Saved data entries
══════

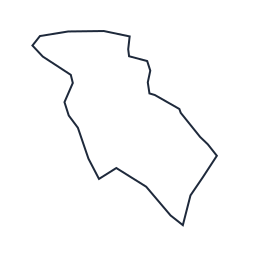 Eastern Tobago, Mercator projection, rotated 263°
{"feature_id": "TTO-50", "entity_name": "Eastern Tobago", "entity_type": "Region", "adm_level": 1, "iso_a3": "TTO", "parent_name": "Trinidad and Tobago", "parent_adm1": "", "projection": "mercator", "projection_center": [-60.599, 11.278], "detail": "fine", "context": "isolated", "style": "outline", "palette": "slate", "viewbox_px": 256, "rotation_deg": 263, "n_neighbors": 0, "source": "natural_earth", "source_scale": "10m", "svg_char_len": 529}
<svg xmlns="http://www.w3.org/2000/svg" viewBox="0 0 256 256"><g transform="rotate(263 128 128)"><path d="M81.0,93.0L102.4,85.0L134.3,78.3L147.6,70.7L161.4,68.1L179.4,78.7L187.7,77.7L209.3,52.1L221.5,43.2L230.0,51.8L231.1,80.4L227.2,115.8L218.7,140.8L206.1,137.8L199.1,137.8L192.1,155.2L182.2,157.1L170.9,153.2L159.7,153.5L157.5,158.6L140.6,181.3L136.6,182.2L110.3,198.5L102.1,205.2L89.6,212.8L69.8,196.1L53.5,181.8L24.9,170.6L36.0,159.6L67.5,138.9L89.7,111.5L81.0,93.0Z" fill="none" stroke="#1e293b" stroke-width="2"/></g></svg>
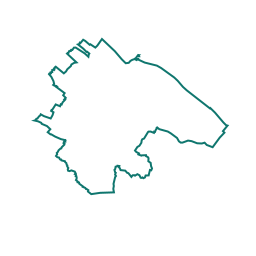 outline of Swords Lea-7, Fingal, Ireland, rotated 290°
{"feature_id": "5873133B96625316158825", "entity_name": "Swords Lea-7", "entity_type": "district", "adm_level": 2, "iso_a3": "IRL", "parent_name": "Ireland", "parent_adm1": "Fingal", "projection": "orthographic", "projection_center": [-6.277, 53.456], "detail": "fine", "context": "isolated", "style": "outline", "palette": "teal", "viewbox_px": 256, "rotation_deg": 290, "n_neighbors": 0, "source": "geoboundaries", "source_scale": "gbopen_adm2", "svg_char_len": 3169}
<svg xmlns="http://www.w3.org/2000/svg" viewBox="0 0 256 256"><g transform="rotate(290 128 128)"><path d="M195.9,113.2L194.8,112.9L195.0,110.5L193.3,108.5L191.8,107.3L189.5,106.4L188.1,103.7L190.4,98.7L195.7,89.3L202.7,73.1L194.9,71.0L192.4,69.8L193.8,64.0L193.1,63.5L195.2,58.0L195.6,55.7L191.4,54.2L191.6,53.5L190.2,53.4L189.4,52.4L187.3,58.8L185.3,63.0L185.7,63.5L184.7,66.2L183.7,66.0L181.4,66.4L183.3,61.8L185.7,51.3L185.0,49.7L182.3,49.0L182.1,47.9L181.2,47.5L180.7,47.8L180.1,46.4L178.3,46.4L178.0,45.7L177.6,45.9L177.0,45.4L172.0,57.2L170.8,55.1L168.3,53.1L166.6,53.1L162.5,50.9L159.9,50.4L157.4,49.0L160.9,39.1L160.1,38.6L157.8,38.8L158.2,38.0L157.0,37.8L156.6,37.2L156.3,37.6L155.3,37.1L154.7,37.5L154.5,36.8L153.7,36.9L153.5,36.4L153.0,36.9L152.5,36.6L152.1,35.4L151.6,35.3L149.8,38.5L146.6,41.9L144.2,43.5L142.9,43.0L142.6,44.4L143.0,46.3L142.6,47.2L142.0,46.7L139.1,56.5L136.6,55.9L135.0,59.2L133.1,58.4L133.0,59.2L129.8,57.8L127.3,57.6L127.3,56.7L125.2,56.7L125.4,52.0L118.7,50.5L118.7,50.0L117.8,49.9L117.3,52.6L114.1,52.7L110.5,52.1L110.4,45.0L111.0,41.3L109.7,41.2L108.5,40.4L105.8,39.6L105.4,38.8L103.5,38.2L103.1,37.7L103.5,41.2L103.2,44.7L102.4,45.5L102.1,51.2L100.3,55.4L96.6,54.0L95.5,57.4L95.8,58.0L95.0,62.4L94.6,68.7L95.1,73.1L95.7,74.0L94.8,73.2L93.9,73.7L93.6,72.7L92.6,72.5L91.6,72.7L91.7,73.7L90.6,73.9L87.3,72.3L86.0,72.3L85.6,71.6L83.3,70.4L81.4,70.2L80.2,69.6L79.1,70.4L77.1,69.9L76.4,71.5L76.6,73.4L75.6,74.4L75.2,75.2L75.5,76.0L74.8,76.6L75.2,80.1L74.4,80.7L74.0,82.0L72.4,83.0L72.1,83.8L71.1,84.0L70.0,85.6L68.6,85.5L67.4,86.3L67.5,87.8L68.8,89.3L68.8,92.9L67.7,94.1L66.6,93.9L66.7,94.9L64.9,95.3L65.1,95.9L63.9,96.7L62.5,97.1L61.3,96.9L60.3,99.5L59.8,99.4L60.0,100.7L59.0,101.2L57.6,105.9L57.2,105.8L57.1,108.4L56.3,109.4L56.5,109.9L56.0,112.0L54.6,112.1L53.3,116.1L57.6,124.1L62.7,136.8L65.8,135.0L68.7,134.5L70.5,133.5L77.4,132.7L78.8,133.1L79.8,131.8L81.7,131.8L81.8,131.2L84.0,129.6L85.0,130.0L87.4,129.6L88.1,130.8L88.9,130.9L89.3,132.9L87.9,133.0L87.5,134.0L85.9,135.4L87.0,140.0L85.6,142.5L85.7,143.8L83.2,147.9L85.1,148.5L85.8,150.0L85.6,150.9L87.8,152.6L87.5,154.9L85.6,156.9L85.8,157.9L86.5,158.5L86.1,159.6L87.3,160.8L89.4,160.8L90.5,163.6L96.1,163.0L96.2,164.3L98.2,164.4L100.1,162.7L103.0,161.2L103.7,158.5L106.7,157.6L107.5,156.5L107.7,154.6L108.6,154.2L107.0,150.3L106.6,150.0L106.7,146.8L107.9,147.0L108.3,144.0L109.2,142.3L113.4,143.3L115.2,144.8L118.7,145.6L121.0,145.1L122.3,145.3L123.6,146.7L131.1,148.2L131.6,148.5L132.4,150.5L132.3,154.0L133.5,153.8L133.6,154.7L135.6,154.7L136.7,155.1L137.7,154.8L138.5,155.2L137.6,157.8L138.3,166.6L137.6,170.1L135.4,177.5L132.9,180.4L132.3,182.5L132.9,184.2L136.7,188.7L137.4,192.3L137.3,198.2L138.7,202.7L140.4,205.0L139.0,207.8L138.9,213.8L138.9,214.1L150.4,217.5L156.6,220.2L157.5,218.3L164.3,220.7L164.2,219.2L165.9,215.6L172.2,204.5L174.9,198.6L174.4,198.4L183.5,170.3L185.4,165.6L189.4,158.5L191.3,154.1L195.7,138.6L196.5,133.8L195.2,121.3L195.9,113.2ZM195.4,110.7L195.1,110.5L195.1,112.6L196.1,113.1L195.8,112.2L196.9,111.8L195.4,110.7ZM200.1,112.6L198.5,112.1L199.2,113.8L199.9,113.0L200.2,113.2L200.1,112.6Z" fill="none" stroke="#0f766e" stroke-width="2"/></g></svg>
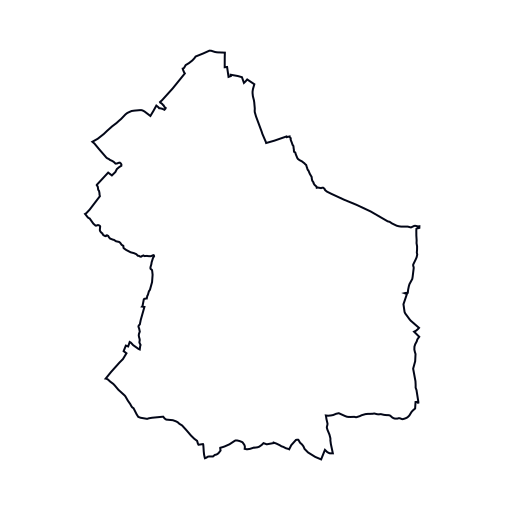 the district of Botosana, Suceava, Romania, rotated 354°
{"feature_id": "2599482B9355615521199", "entity_name": "Botosana", "entity_type": "district", "adm_level": 2, "iso_a3": "ROU", "parent_name": "Romania", "parent_adm1": "Suceava", "projection": "albers", "projection_center": [25.936, 47.686], "detail": "fine", "context": "isolated", "style": "outline", "palette": "ink", "viewbox_px": 512, "rotation_deg": 354, "n_neighbors": 0, "source": "geoboundaries", "source_scale": "gbopen_adm2", "svg_char_len": 6086}
<svg xmlns="http://www.w3.org/2000/svg" viewBox="0 0 512 512"><g transform="rotate(354 256 256)"><path d="M398.3,424.3L399.4,417.9L400.5,417.9L401.8,418.9L402.1,419.6L402.2,417.9L401.6,406.2L401.0,403.7L401.3,400.8L401.5,397.1L401.4,396.0L400.5,384.5L403.3,377.3L404.4,370.2L404.0,368.1L403.7,365.6L404.1,362.7L405.1,360.4L407.0,357.6L407.4,356.5L408.0,355.5L409.9,353.4L405.3,347.8L407.4,347.0L409.4,345.6L410.6,344.5L403.2,336.6L402.2,335.2L398.4,328.7L397.9,327.2L397.6,319.4L402.1,309.6L399.9,308.5L400.6,308.4L401.8,308.4L402.6,308.6L403.1,308.5L403.8,305.3L404.9,301.9L405.7,300.0L409.0,295.2L409.6,293.1L411.6,284.4L411.6,283.4L411.3,282.2L411.4,281.1L411.9,280.2L414.4,276.2L415.6,274.1L416.5,271.4L416.3,269.4L416.8,266.7L417.2,263.3L417.0,260.0L417.4,257.2L417.6,252.4L418.1,247.3L418.4,245.7L419.5,245.2L420.6,245.3L421.4,245.1L421.6,243.5L420.2,243.5L417.5,242.6L416.5,242.6L413.1,243.8L409.9,242.6L403.3,241.9L401.3,241.4L399.1,240.6L394.6,237.8L392.5,236.0L390.6,235.3L374.7,223.7L361.1,215.5L349.6,209.3L337.2,201.9L333.3,199.4L331.6,197.7L331.4,196.8L330.1,195.2L329.0,195.0L327.8,195.3L324.7,194.4L323.5,194.5L323.4,193.3L321.7,191.4L320.9,189.8L320.9,189.0L319.8,186.9L319.6,185.1L319.6,183.2L318.1,179.9L317.0,176.3L316.6,176.0L316.4,175.4L316.1,174.5L316.1,173.8L315.8,172.9L315.4,170.7L314.4,169.7L314.1,169.2L313.6,168.6L313.2,168.3L311.6,166.7L309.3,165.2L307.8,163.8L307.3,162.8L306.2,159.0L305.9,157.3L305.6,156.9L304.8,156.4L304.7,155.5L304.8,153.9L304.7,153.1L304.7,150.8L304.5,150.0L304.0,149.4L303.4,146.7L303.0,145.4L302.6,143.8L302.8,143.2L302.8,142.4L301.9,141.3L301.9,140.6L299.0,141.0L298.8,140.3L286.4,143.2L277.9,144.7L277.7,143.6L275.1,135.2L274.6,132.8L270.6,117.2L269.8,112.7L269.9,111.2L270.2,109.2L270.3,103.0L270.2,100.9L269.6,96.7L269.6,93.6L269.8,92.0L270.4,89.7L272.3,85.0L265.7,79.5L263.8,81.3L262.1,82.6L260.7,76.7L256.7,75.1L249.8,73.1L249.8,74.4L247.4,75.0L247.0,65.0L244.6,65.0L245.7,54.9L246.3,50.5L238.7,49.4L236.5,48.8L232.9,47.2L231.2,46.9L224.5,49.1L216.8,51.3L215.3,53.0L213.1,54.9L209.4,57.2L206.0,58.8L204.2,61.3L203.3,61.9L202.7,62.0L202.8,62.9L203.6,65.6L204.3,67.0L190.6,80.7L178.9,91.2L176.6,92.9L176.8,93.4L177.9,94.3L178.7,95.1L179.3,96.1L179.9,96.6L180.3,97.7L180.9,98.8L181.6,99.2L181.5,99.8L180.2,101.0L178.4,99.9L176.6,99.2L175.1,98.9L174.6,98.0L172.6,96.0L169.2,100.9L165.6,105.7L160.2,100.6L158.4,99.4L157.4,99.0L156.0,98.8L150.1,98.7L147.4,98.8L143.8,100.0L142.6,100.5L140.9,101.6L136.2,105.6L134.0,107.1L131.3,109.1L126.5,112.0L121.2,115.8L117.3,118.8L110.8,122.9L105.2,125.3L107.1,127.3L110.8,132.9L117.4,142.4L118.3,143.3L119.7,144.1L120.7,145.1L123.2,146.6L124.6,147.8L125.9,149.4L127.3,149.5L129.0,149.0L130.3,148.9L131.2,149.8L131.7,150.9L131.5,152.2L129.2,153.3L126.7,155.0L124.9,157.8L121.1,160.8L117.7,157.6L105.2,168.5L105.0,168.8L105.1,169.1L105.8,170.3L105.9,170.7L106.0,173.6L106.7,174.9L106.9,177.2L106.8,178.2L106.9,179.4L107.0,180.2L95.4,192.5L91.7,195.7L90.4,196.3L92.7,199.9L93.3,200.6L94.5,201.3L97.6,206.8L99.6,209.0L100.2,209.1L102.1,208.7L103.4,209.3L103.9,209.8L104.1,210.3L103.4,213.8L103.5,214.7L104.1,215.9L104.7,216.7L105.6,217.5L105.9,218.6L106.5,219.4L108.2,220.5L108.9,220.5L109.3,219.9L109.9,219.8L111.1,220.6L111.7,222.0L112.8,223.5L113.7,223.9L115.4,224.8L116.4,225.1L118.3,226.7L121.3,227.7L122.3,228.6L123.5,230.8L125.1,232.0L125.1,234.1L125.3,234.4L125.9,235.0L127.5,236.4L131.7,239.2L134.9,240.4L137.2,241.7L138.5,243.4L139.5,243.6L140.5,244.3L141.1,244.6L141.9,244.6L142.4,244.2L144.1,243.7L145.0,244.4L147.6,244.5L148.9,244.9L151.5,245.2L154.0,244.4L154.5,244.7L154.6,245.6L153.4,247.1L151.6,251.2L151.0,253.4L150.0,255.8L149.7,257.0L149.9,257.9L151.0,258.9L151.2,260.0L151.2,263.9L149.9,271.1L147.0,278.5L145.8,279.9L145.4,280.9L144.4,283.4L143.8,284.1L142.9,286.8L142.5,286.7L141.5,286.9L140.5,286.9L139.9,287.4L137.9,293.9L137.4,294.4L139.7,295.0L134.7,307.5L133.3,311.9L132.1,312.9L131.7,314.0L132.2,316.0L132.5,319.1L131.5,321.1L131.1,322.6L131.2,324.4L131.5,326.0L131.6,327.4L131.0,329.6L131.2,330.6L131.9,332.4L131.4,333.5L130.6,336.8L129.4,336.1L124.5,331.8L122.5,329.1L121.4,328.3L119.4,332.6L117.2,331.5L114.4,336.8L117.0,339.2L112.9,344.6L109.2,347.6L99.6,356.3L93.7,362.2L94.4,362.4L95.9,363.4L97.8,365.6L100.7,368.3L102.0,370.0L105.1,374.6L110.9,381.1L111.5,382.1L113.4,386.4L115.5,390.2L116.3,392.2L117.0,393.5L118.3,394.6L120.8,401.1L122.1,403.7L124.3,404.8L130.7,406.6L132.5,406.2L135.7,406.0L146.9,406.1L148.2,408.1L149.6,409.3L156.1,410.6L159.0,412.0L160.7,413.1L162.3,414.9L164.8,416.8L168.6,422.0L172.6,427.8L175.5,431.3L178.1,433.7L178.6,436.5L179.1,437.7L183.6,437.5L183.8,438.0L183.8,439.9L183.6,444.8L183.6,448.1L183.9,450.9L184.1,451.8L185.8,451.3L186.7,450.7L187.5,450.5L189.0,450.5L192.2,450.9L194.3,449.5L195.5,449.4L197.0,448.9L198.6,447.7L199.5,446.7L200.4,445.8L200.3,443.7L200.4,443.0L202.8,442.6L205.0,442.1L209.9,440.5L215.5,437.6L216.3,437.3L218.0,437.5L220.3,438.3L222.6,439.5L223.2,440.0L224.6,442.5L224.9,443.6L225.0,444.7L224.6,446.6L226.8,447.3L229.8,447.2L234.0,446.3L234.2,446.5L237.5,446.4L239.2,446.0L241.9,444.5L243.9,442.9L247.0,444.4L253.8,443.9L254.0,443.4L256.7,444.7L259.9,446.7L261.4,447.9L263.2,448.7L265.6,450.3L268.4,451.4L268.8,451.7L271.3,447.8L276.5,443.1L277.8,443.0L278.9,443.2L280.3,446.3L282.1,448.3L283.3,450.3L284.1,452.9L287.2,456.8L293.9,462.0L299.5,465.1L304.3,456.0L306.3,458.4L307.7,459.4L308.9,460.0L311.8,460.3L310.8,450.9L310.7,446.9L310.9,445.9L310.9,444.9L310.4,441.4L308.9,436.3L308.5,434.2L308.7,433.1L309.4,431.3L309.6,430.2L309.0,425.4L308.9,422.9L308.8,421.9L311.0,422.4L314.0,422.4L316.2,422.2L319.2,421.3L321.9,421.0L327.9,424.5L329.5,425.3L331.0,425.7L333.4,426.0L336.8,426.2L338.6,426.8L339.1,426.8L342.5,426.1L344.4,425.4L348.3,424.7L350.6,424.7L355.2,425.1L357.2,425.0L359.9,426.0L361.4,426.3L363.6,426.3L366.8,427.4L369.3,427.9L371.5,428.2L372.8,428.8L374.6,430.8L375.9,431.7L377.1,432.2L379.4,432.5L381.2,432.2L382.3,432.5L384.0,433.4L384.7,433.6L386.7,433.3L388.9,432.7L390.3,431.9L391.8,430.7L394.4,427.3L396.0,425.9L398.3,424.3Z" fill="none" stroke="#020617" stroke-width="2"/></g></svg>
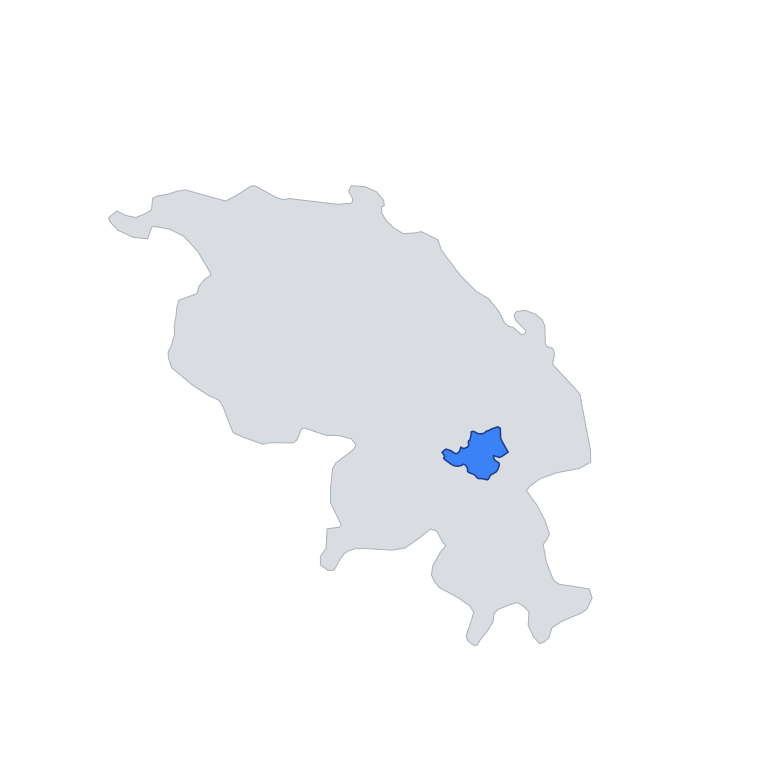 Glarus on a map of Switzerland (Robinson projection), rotated 51°
{"feature_id": "CHE-169", "entity_name": "Glarus", "entity_type": "Canton", "adm_level": 1, "iso_a3": "CHE", "parent_name": "Switzerland", "parent_adm1": "", "projection": "robinson", "projection_center": [9.033, 46.988], "detail": "fine", "context": "in_parent", "style": "filled", "palette": "blue", "viewbox_px": 768, "rotation_deg": 51, "n_neighbors": 0, "source": "natural_earth", "source_scale": "10m", "svg_char_len": 3752}
<svg xmlns="http://www.w3.org/2000/svg" viewBox="0 0 768 768"><g transform="rotate(51 384 384)"><path d="M561.1,262.9L565.2,265.1L574.8,272.5L572.6,285.1L561.7,305.5L555.9,321.9L555.3,334.5L556.4,340.5L558.4,340.4L568.9,341.3L574.2,341.3L591.0,344.7L604.5,349.7L607.2,354.9L609.0,361.4L625.0,370.1L643.4,375.8L649.7,374.0L672.3,353.5L681.2,356.9L686.6,367.8L686.4,373.6L680.3,395.4L679.2,407.1L684.7,414.9L685.3,420.9L683.8,426.4L674.7,426.9L662.4,423.9L652.0,414.5L644.2,415.6L637.4,418.1L634.0,427.0L630.9,437.7L632.0,443.6L636.9,448.1L640.7,457.9L643.5,470.4L645.6,476.2L643.3,478.8L636.9,480.5L631.5,478.8L622.1,463.8L617.7,458.0L610.3,457.0L597.2,460.7L577.2,469.1L569.1,469.1L562.3,467.4L555.8,460.2L550.3,446.4L548.6,437.8L544.7,438.1L531.9,435.6L526.0,439.0L525.9,453.1L524.8,470.6L518.4,482.0L500.5,501.6L493.9,510.1L491.3,516.3L490.7,521.6L493.4,530.8L497.2,539.6L494.1,544.7L484.6,547.3L477.9,541.9L475.3,532.4L460.8,519.4L467.4,508.5L466.3,505.8L442.4,500.2L432.1,491.9L417.7,477.5L415.0,471.3L415.7,451.2L414.9,446.3L413.0,443.9L406.0,444.0L396.2,451.0L387.2,461.5L368.7,473.3L366.8,475.8L372.9,487.3L372.6,491.7L357.5,510.0L354.6,516.1L335.5,527.6L326.8,531.9L300.4,523.4L293.1,522.4L281.2,528.1L264.5,533.5L237.5,538.8L227.6,534.9L222.9,531.2L220.7,525.7L214.0,515.9L206.4,510.1L201.2,503.8L194.2,496.8L189.7,491.0L196.0,472.6L191.6,466.1L189.5,456.8L190.7,450.5L188.3,449.0L164.1,445.3L143.9,446.5L129.4,452.7L117.5,462.9L116.0,465.1L116.7,467.0L122.4,476.4L112.4,486.4L97.0,494.1L86.2,494.9L81.4,493.4L81.4,482.7L90.4,478.8L98.6,471.9L101.4,462.1L102.5,455.2L94.1,446.9L95.3,441.8L100.7,432.1L103.9,423.6L108.2,416.2L125.1,404.1L142.1,392.0L144.8,379.1L146.3,363.3L148.7,359.6L171.5,350.2L177.2,346.5L180.1,341.1L198.2,323.5L216.0,306.1L219.6,300.2L222.6,296.8L222.6,293.9L220.4,291.7L212.1,290.3L209.3,284.7L218.5,274.8L230.0,268.8L241.1,268.7L245.5,271.5L245.2,274.7L250.0,278.3L258.3,279.4L268.7,278.2L279.1,274.5L285.5,265.7L289.2,259.0L305.5,251.4L316.5,255.2L347.2,256.3L369.5,254.2L383.5,249.0L400.9,249.0L412.5,251.9L414.6,251.5L417.8,250.8L420.9,248.1L431.9,246.2L433.4,243.8L432.9,241.5L431.0,240.3L417.5,241.5L412.3,239.7L411.0,235.5L415.4,228.1L425.3,222.2L433.7,220.7L439.8,222.3L454.5,233.4L458.1,233.7L460.1,231.7L463.2,230.6L468.3,232.8L474.0,239.7L475.0,240.7L508.0,238.3L515.4,238.3L537.8,250.4L561.1,262.9Z" fill="#d9dde1" stroke="#a8b0b8" stroke-width="1"/><path d="M481.5,364.0L484.4,362.7L485.0,360.7L485.5,358.5L485.3,357.4L484.8,356.6L482.6,355.4L482.0,354.8L481.4,353.9L481.4,353.4L481.7,352.8L481.7,352.6L478.0,347.9L476.1,346.5L476.7,344.6L478.3,343.6L481.6,342.3L482.8,341.1L483.8,339.8L485.2,337.4L485.3,336.2L485.0,334.0L485.6,333.1L485.9,332.5L486.3,330.6L486.3,329.6L488.9,322.5L491.0,321.6L491.8,321.6L498.9,327.0L500.9,328.0L515.1,330.4L514.4,338.4L513.6,340.7L509.0,343.5L508.7,343.9L508.7,344.2L511.2,345.4L512.1,345.7L514.6,345.4L516.1,344.8L517.1,344.5L518.1,344.4L519.2,345.1L520.3,346.4L522.1,349.5L522.6,351.0L522.9,352.2L522.2,357.0L522.1,357.4L521.8,358.0L521.9,358.6L522.4,360.1L523.4,362.1L523.6,362.7L523.3,364.3L519.5,367.1L517.3,369.8L516.5,370.2L515.4,370.7L512.9,370.7L511.0,371.0L506.4,373.7L505.0,374.1L503.9,373.7L503.3,373.0L502.3,372.4L501.0,372.0L498.8,371.8L497.5,372.1L496.6,372.4L496.3,372.8L496.2,373.4L496.2,374.7L496.0,375.3L495.6,375.8L495.3,376.5L494.9,377.3L494.2,378.5L493.2,379.6L491.3,381.2L488.3,382.4L480.8,384.4L479.5,384.4L479.0,384.1L478.7,383.0L478.5,382.5L477.8,382.4L476.4,382.0L473.6,381.9L473.5,378.7L473.4,377.8L473.6,376.8L477.1,374.5L477.8,374.0L478.1,373.7L478.5,373.7L479.0,373.7L479.6,373.6L482.4,372.5L483.4,371.9L483.9,371.0L484.0,369.3L483.9,368.3L483.6,367.2L483.3,366.8L481.5,364.0Z" fill="#3b82f6" stroke="#1e3a8a" stroke-width="1.5"/></g></svg>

══════

→ **Set problem**: Retype the records from the start through the line containing "outline of Swords", including that line, and leave the pictures out of your answer.

→ **Written response**:
 Eastern Tobago, Mercator projection, rotated 263°
{"feature_id": "TTO-50", "entity_name": "Eastern Tobago", "entity_type": "Region", "adm_level": 1, "iso_a3": "TTO", "parent_name": "Trinidad and Tobago", "parent_adm1": "", "projection": "mercator", "projection_center": [-60.599, 11.278], "detail": "fine", "context": "isolated", "style": "outline", "palette": "slate", "viewbox_px": 256, "rotation_deg": 263, "n_neighbors": 0, "source": "natural_earth", "source_scale": "10m", "svg_char_len": 529}
<svg xmlns="http://www.w3.org/2000/svg" viewBox="0 0 256 256"><g transform="rotate(263 128 128)"><path d="M81.0,93.0L102.4,85.0L134.3,78.3L147.6,70.7L161.4,68.1L179.4,78.7L187.7,77.7L209.3,52.1L221.5,43.2L230.0,51.8L231.1,80.4L227.2,115.8L218.7,140.8L206.1,137.8L199.1,137.8L192.1,155.2L182.2,157.1L170.9,153.2L159.7,153.5L157.5,158.6L140.6,181.3L136.6,182.2L110.3,198.5L102.1,205.2L89.6,212.8L69.8,196.1L53.5,181.8L24.9,170.6L36.0,159.6L67.5,138.9L89.7,111.5L81.0,93.0Z" fill="none" stroke="#1e293b" stroke-width="2"/></g></svg>
 outline of Swords Lea-7, Fingal, Ireland, rotated 290°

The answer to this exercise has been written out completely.